Breakdown of OA+ opt-in by Faculty

At this early stage we have not yet agreed on any interaction metrics focusing on how target audiences engage with our own social media activities. However, early data suggests papers promoted via the OA+ service tend to attract higher altmetric attention scores than papers which are not promoted through the service. For example, 23% of opted-in papers achieved an attention score of 21 or more; whereas only 12% of non opted-in papers achieved scores in this range (Figure 2).

Figure 2 

Altmetric scores of OA+ non-opt-in versus opt-in

Our key objective was to reach non-academic audiences by producing accessible descriptions of research that would be amplified by the existing networks that had formed around a discipline. Despite occasional engagements from non-academic accounts, anecdotal experience suggests most of the engagement with our tweets appears to be from academics within the field. This may be because the account is still new but more likely the problem is deeper. A study on this subject reinforced our observation that the reach of papers rarely extended beyond the same users who form a well-connected community around the field. It may be an inherent feature of Twitter networks that it is very difficult to reach adjacent networks from within academic silos, irrespective of the language used.

Possible next steps

Evolving our existing OA service in this way has prompted many interesting questions about our role in modern scholarly communications and our relationship with researchers.

Having taken the first steps in this service category, we can be encouraged by some of the early outcomes. Reflecting on possible enhancements to our existing workflows, we could perhaps be more creative in how we construct Twitter threads. Research also suggests engagement on Twitter is enhanced by the use of visual abstracts, compared with plain-English abstracts and standard tweets, so this may be an area to investigate.

The Communities of Attention report in the current form are fairly rudimentary. By more intelligently mining the complex networks of social media connections, we might produce more relevant audience suggestions.

Reflecting on a broader level, little flexibility is currently designed in to our system and it is unlikely that one uniform approach would be effective in all cases. Communication channels into communities are diverse and researchers hope to affect a range of outcomes through their overall public engagement activities; for example, some may be seeking to influence decision makers whilst others may wish to target more general audiences.

We might then consider offering a more customizable range of technology-based services under the Open Access+ brand to more explicitly target specific audiences.

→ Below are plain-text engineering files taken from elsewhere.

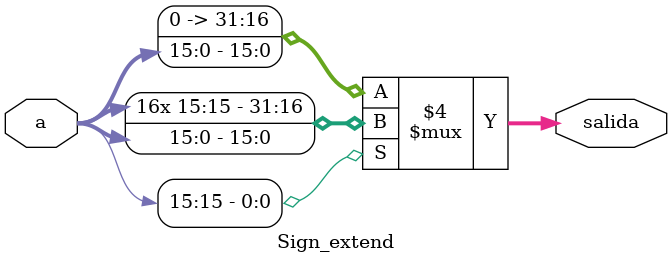
<source format=v>
module Sign_extend (
    input [15:0] a,
    output reg [31:0] salida
);

    always @(*) begin
        if (a[15] == 1) begin
            salida = {{16{a[15]}}, a};
        end
        else begin
            salida = {{16{1'b0}}, a};
        end
    end

endmodule
</source>
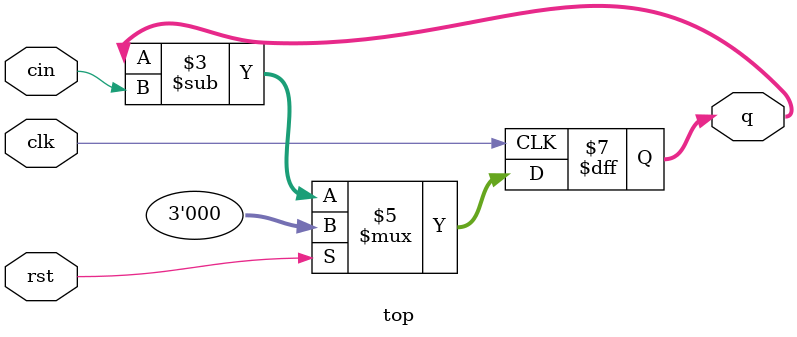
<source format=v>
`default_nettype none
module top(clk, cin, rst, q);
    input wire clk, cin, rst;
    output reg [2:0] q;
/* verilator lint_off WIDTHEXPAND */
    always @(posedge clk)
    begin
        if(rst == 1'b1) q <= 3'b0;
        else q <= q - cin;
    end
/* verilator lint_on WIDTHEXPAND */
endmodule

</source>
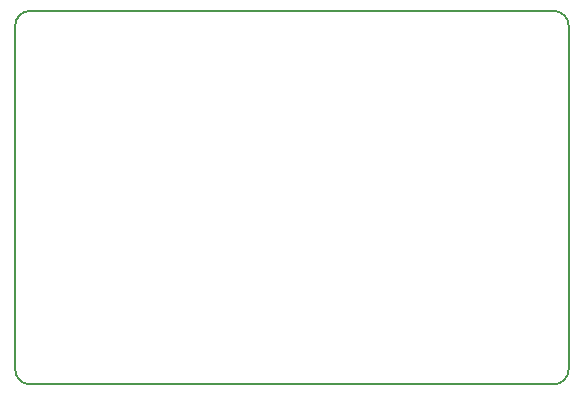
<source format=gko>
G04*
G04 #@! TF.GenerationSoftware,Altium Limited,Altium Designer,21.3.2 (30)*
G04*
G04 Layer_Color=16711935*
%FSLAX44Y44*%
%MOMM*%
G71*
G04*
G04 #@! TF.SameCoordinates,B628278F-7F55-4BD0-9F56-58D37DFBE93C*
G04*
G04*
G04 #@! TF.FilePolarity,Positive*
G04*
G01*
G75*
%ADD12C,0.2032*%
D12*
X-27176Y304820D02*
G03*
X-39876Y292120I0J-12700D01*
G01*
Y1290D02*
G03*
X-27176Y-11410I12700J0D01*
G01*
X416054D02*
G03*
X428754Y1290I0J12700D01*
G01*
Y292120D02*
G03*
X416054Y304820I-12700J0D01*
G01*
X-27176D02*
X-13206D01*
X-39876Y1290D02*
Y292120D01*
X-27176Y-11410D02*
X416054D01*
X428754Y1290D02*
Y279420D01*
X379224Y304820D02*
X416054D01*
X428754Y279420D02*
Y292120D01*
X-13206Y304820D02*
X379224D01*
M02*

</source>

In other words, having built Twitter into our operations, might we also look to other social media platforms?

Instagram is being adopted by disciplines such as neurosurgery as a new platform for communication between patients and neurosurgeons. Reddit Ask Me Anything (AMA), which offers question-and-answer interactive interviews, may be another avenue to explore, especially as recent study of researchers who participated reported overall positive experiences. A recent study also suggests Facebook may have been underestimated as a scholarly communication platform.

Our existing locally managed services are resource intensive and finite capacity limits the ways we might expand the OA+ service offer. Whatever the next step, any further developments rest upon our ability to design significant efficiencies into our workflows. UIPath is one of a growing number of robotic process automation (RPA) software tools enabling the automation of high-volume, repeatable tasks. Early feasibility work using UIPath has been encouraging and has allowed us to almost fully automate the creation of the Communities of Attention report. If we are successfully able to automate further portions of our workflows, then this service category offers an exciting range of possibilities for future development.